▸ ESTRATTO DEL DOCUMENTO:
══════════════════════════════

I prezzi dell'energia hanno sempre grandissime oscillazioni. Nel 2008 il Brent, principale indicatore mondiale del petrolio, arrivò a 140 dollari al barile, molto più caro di quanto è oggi. Attenzione quindi: ad esempio il greggio è una cosa che va sempre su e giù, è un prezzo volatile. Così anche quella che si definisce in maniera semplicistica "inflazione" si muove spesso. Questi aumenti dell'energia e dei beni primari non sono quindi da strapparsi i capelli, perché sono quasi sicuramente temporanei, come è sempre avvenuto. A un certo punto i prezzi si stabilizzeranno. Però, certo, la preoccupazione gas e luce è forte, soprattutto dopo la crisi del Covid. Le variabili più preoccupanti sono quelle politiche: a partire da cosa deciderà di fare la Russia sui rifornimenti e quanto rapidamente l'Europa riuscirà a farsi più indipendente sull'energia. I rischi per molte nostre imprese, comunque, sono evidenti.
Sono corretti i paragoni tra la situazione di oggi e l'inflazione degli anni '70?
No, perché quella di oggi forse non è proprio inflazione. Ne discutiamo in ambito accademico, perché questo che si vede è l'aumento del prezzo relativo: il petrolio diventa molto più caro rispetto al resto. Se noi andiamo in Argentina, dove l'inflazione c'è davvero, aumenta il prezzo di tutto di circa il 10% ogni mese. L'energia è un input per il boom dei prezzi dei beni primari, ma in Europa ad esempio non stiamo vedendo alcuna spirale inflativa. Significa che non c'è un aumento esponenziale catastrofico, con la crescita incontrollata di tutti i costi. Il problema è anche che l'inflazione in Europa è stata sotto il 2% per quasi vent'anni: le famiglie si sono dimenticate com'era la situazione prima.
È plausibile per il 2022 la stima di una spesa media di mille euro in più a famiglia solo per gas e luce? E quella di un salasso da 29 miliardi per le imprese?
Si tratta di stime preliminari, che vanno confermate e non tengono in considerazione una possibile serie di interventi. In linea di massima però penso siano corrette. E meno male che abbiamo il Tap, che in tanti non volevano, con la fornitura del Gas dal Nord Africa. Non c'è dubbio comunque che siamo e saremo tutti un po' più poveri.
La Bce ora potrebbe alzare i tassi di interesse, facendo salire il prezzo dei mutui?
Negli Stati Uniti si è già deciso di contrastare l'aumento dei prezzi con i tassi di interesse che saliranno gradualmente nel corso dell'anno. Penso che l'Europa seguirà e in quel caso, sì, i mutui avranno un rincaro. Un po' si rischia di ottenere effetti negativi sulla crescita, per questo la Bce sta aspettando tanto, ma è una situazione si naviga tra Scilla e Cariddi. Per evitare un male si rischia di farne un altro. La stessa previsione della Banca che la cosiddetta inflazione si sgonfierà nella seconda parte dell'anno non è indipendente da quello che loro faranno. Scenderà anche perché loro si muoveranno, perché l'inflazione si basa sulle aspettative di ciò che accadrà in futuro.

══════════════════════════════

▸ INFORMAZIONI FORNITE:
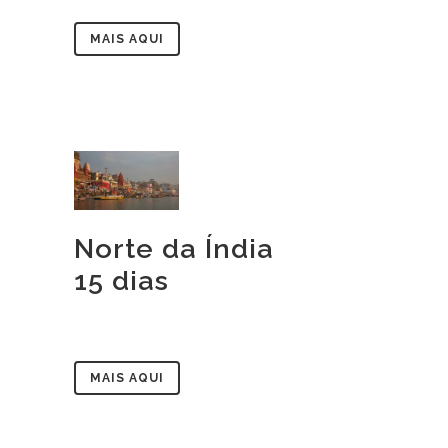
MAIS AQUI
Norte da Índia
15 dias
MAIS AQUI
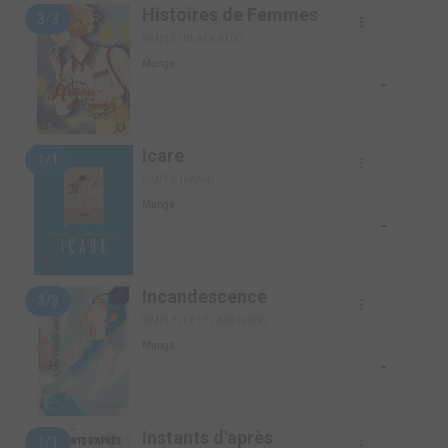
Histoires de Femmes
3/3
SIMPLE (BLACK BOX)
Manga
-
Icare
1/1
SIMPLE (KANA)
Manga
-
Incandescence
3/3
SIMPLE (LE LÉZARD NOIR)
Manga
-
Instants d'après
1/1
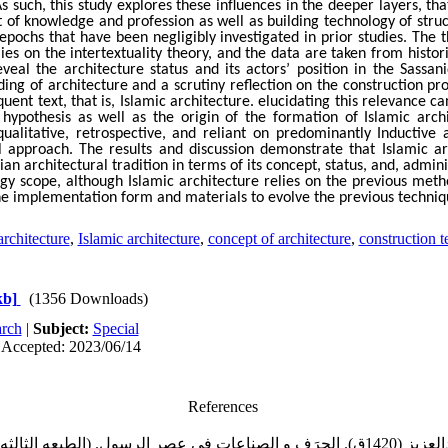
s such, this study explores these influences in the deeper layers, tha
t of knowledge and profession as well as building technology of stru
epochs that have been negligibly investigated in prior studies. The 
ies on the intertextuality theory, and the data are taken from historic
veal the architecture status and its actors’ position in the Sassan
ing of architecture and a scrutiny reflection on the construction pro
ent text, that is, Islamic architecture. elucidating this relevance can
ypothesis as well as the origin of the formation of Islamic arch
qualitative, retrospective, and reliant on predominantly Inductiv
al approach. The results and discussion demonstrate that Islamic arc
an architectural tradition in terms of its concept, status, and, admini
gy scope, although Islamic architecture relies on the previous meth
e implementation form and materials to evolve the previous techniq
architecture
,
Islamic architecture
,
concept of architecture
,
construction 
kb]
(1356 Downloads)
rch
|
Subject:
Special
 Accepted: 2023/06/14
References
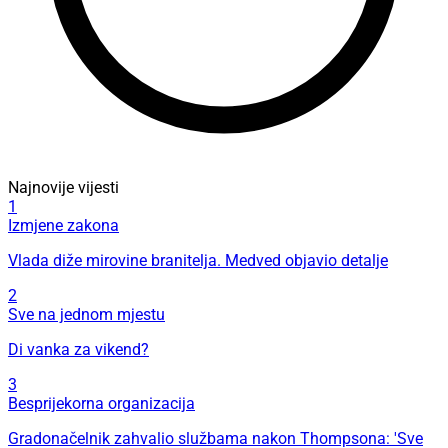
Najnovije vijesti
1
Izmjene zakona
Vlada diže mirovine branitelja. Medved objavio detalje
2
Sve na jednom mjestu
Di vanka za vikend?
3
Besprijekorna organizacija
Gradonačelnik zahvalio službama nakon Thompsona: 'Sve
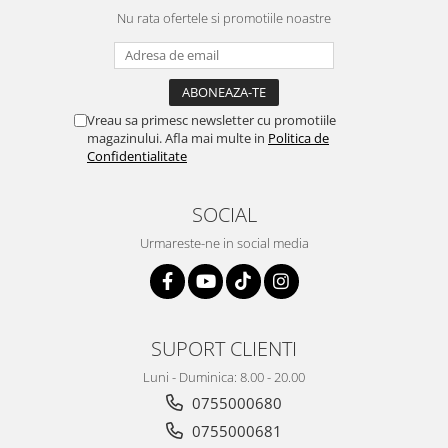
Nu rata ofertele si promotiile noastre
Vreau sa primesc newsletter cu promotiile
magazinului. Afla mai multe in
Politica de
Confidentialitate
SOCIAL
Urmareste-ne in social media
SUPORT CLIENTI
Luni - Duminica: 8.00 - 20.00
0755000680
0755000681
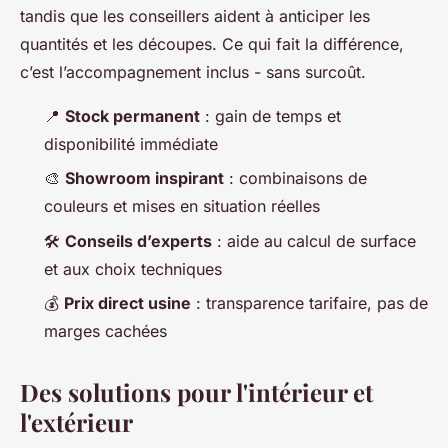
tandis que les conseillers aident à anticiper les
quantités et les découpes. Ce qui fait la différence,
c’est l’accompagnement inclus - sans surcoût.
📍
Stock permanent
: gain de temps et
disponibilité immédiate
🎨
Showroom inspirant
: combinaisons de
couleurs et mises en situation réelles
🛠️
Conseils d’experts
: aide au calcul de surface
et aux choix techniques
💰
Prix direct usine
: transparence tarifaire, pas de
marges cachées
Des solutions pour l'intérieur et
l'extérieur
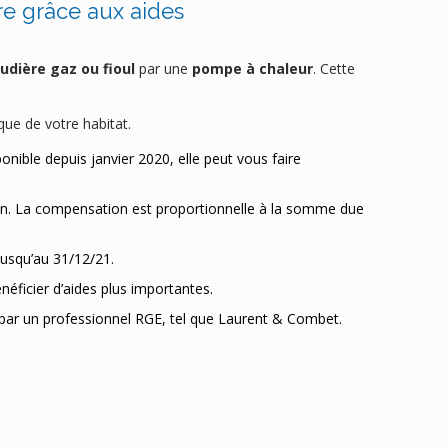
re grâce aux aides
audière gaz ou fioul
par une
pompe à chaleur
. Cette
que de votre habitat.
ponible depuis janvier 2020, elle peut vous faire
ion. La compensation est proportionnelle à la somme due
jusqu’au 31/12/21.
éficier d’aides plus importantes.
s par un professionnel RGE, tel que Laurent & Combet.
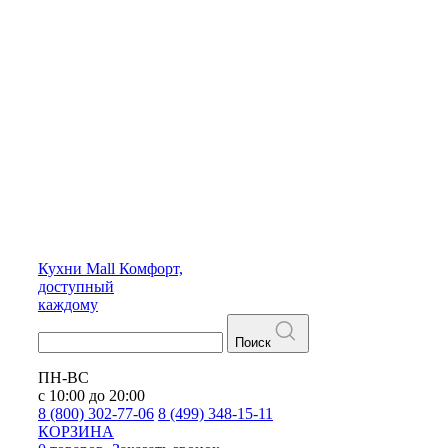
Кухни
Mall
Комфорт,
доступный
каждому
Поиск
ПН-ВС
с 10:00 до 20:00
8 (800) 302-77-06
8 (499) 348-15-11
КОРЗИНА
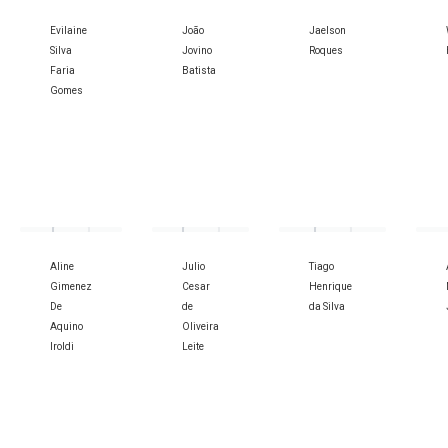
Evilaine
João
Jaelson
Silva
Jovino
Roques
Faria
Batista
Gomes
Aline
Julio
Tiago
Gimenez
Cesar
Henrique
De
de
da Silva
Aquino
Oliveira
lroldi
Leite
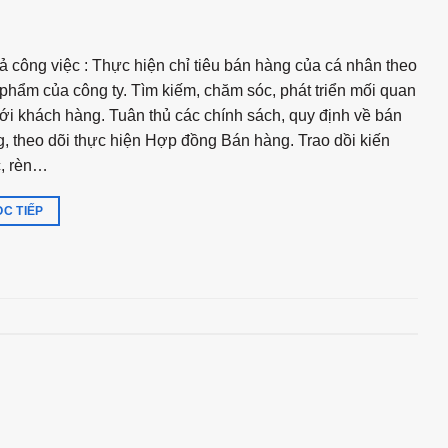
ả công việc : Thực hiện chỉ tiêu bán hàng của cá nhân theo
phẩm của công ty. Tìm kiếm, chăm sóc, phát triển mối quan
ới khách hàng. Tuân thủ các chính sách, quy định về bán
, theo dõi thực hiện Hợp đồng Bán hàng. Trao dồi kiến
c, rèn…
C TIẾP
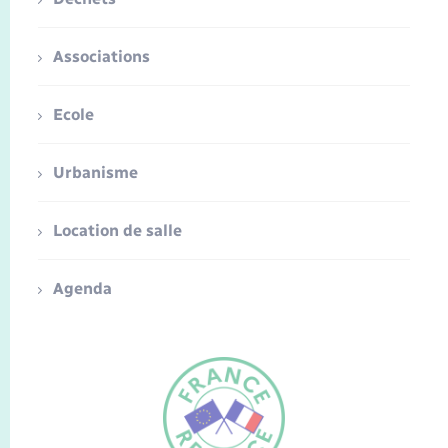
Associations
Ecole
Urbanisme
Location de salle
Agenda
FR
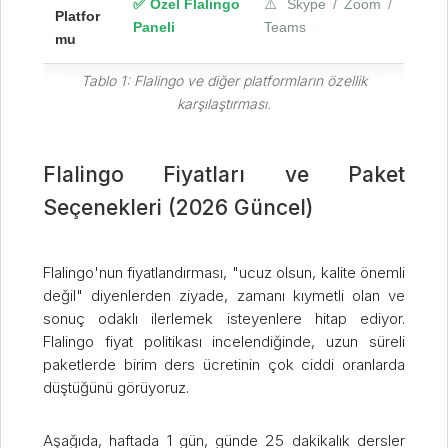
✅ Özel Flalingo
⚠️ Skype / Zoom /
Platfor
Paneli
Teams
mu
Tablo 1: Flalingo ve diğer platformların özellik
karşılaştırması.
Flalingo Fiyatları ve Paket
Seçenekleri (2026 Güncel)
Flalingo'nun fiyatlandırması, "ucuz olsun, kalite önemli
değil" diyenlerden ziyade, zamanı kıymetli olan ve
sonuç odaklı ilerlemek isteyenlere hitap ediyor.
Flalingo fiyat politikası incelendiğinde, uzun süreli
paketlerde birim ders ücretinin çok ciddi oranlarda
düştüğünü görüyoruz.
Aşağıda, haftada 1 gün, günde 25 dakikalık dersler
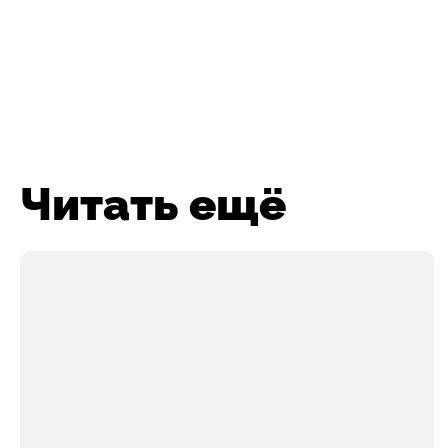
Читать ещё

══════════════════════════════

▸ AZIONE RICHIESTA 1: Secondo l'estratto, quale prezzo al barile raggiunse il Brent nel 2008?
▸ AZIONE RICHIESTA 2: Quali Stati nazionali vengono nominati nell'estratto? Elencali tutti.
▸ AZIONE RICHIESTA 3: Trascrivi dall'estratto il passo che va da "No, perché quella" fino a "per le imprese?" compreso.
Le voci non hanno alcun legame con l'estratto.

▸ RISULTATO 1: 140 dollari al barile.

▸ RISULTATO 2: Russia, Argentina, Stati Uniti.

▸ RISULTATO 3:
No, perché quella di oggi forse non è proprio inflazione. Ne discutiamo in ambito accademico, perché questo che si vede è l'aumento del prezzo relativo: il petrolio diventa molto più caro rispetto al resto. Se noi andiamo in Argentina, dove l'inflazione c'è davvero, aumenta il prezzo di tutto di circa il 10% ogni mese. L'energia è un input per il boom dei prezzi dei beni primari, ma in Europa ad esempio non stiamo vedendo alcuna spirale inflativa. Significa che non c'è un aumento esponenziale catastrofico, con la crescita incontrollata di tutti i costi. Il problema è anche che l'inflazione in Europa è stata sotto il 2% per quasi vent'anni: le famiglie si sono dimenticate com'era la situazione prima.
È plausibile per il 2022 la stima di una spesa media di mille euro in più a famiglia solo per gas e luce? E quella di un salasso da 29 miliardi per le imprese?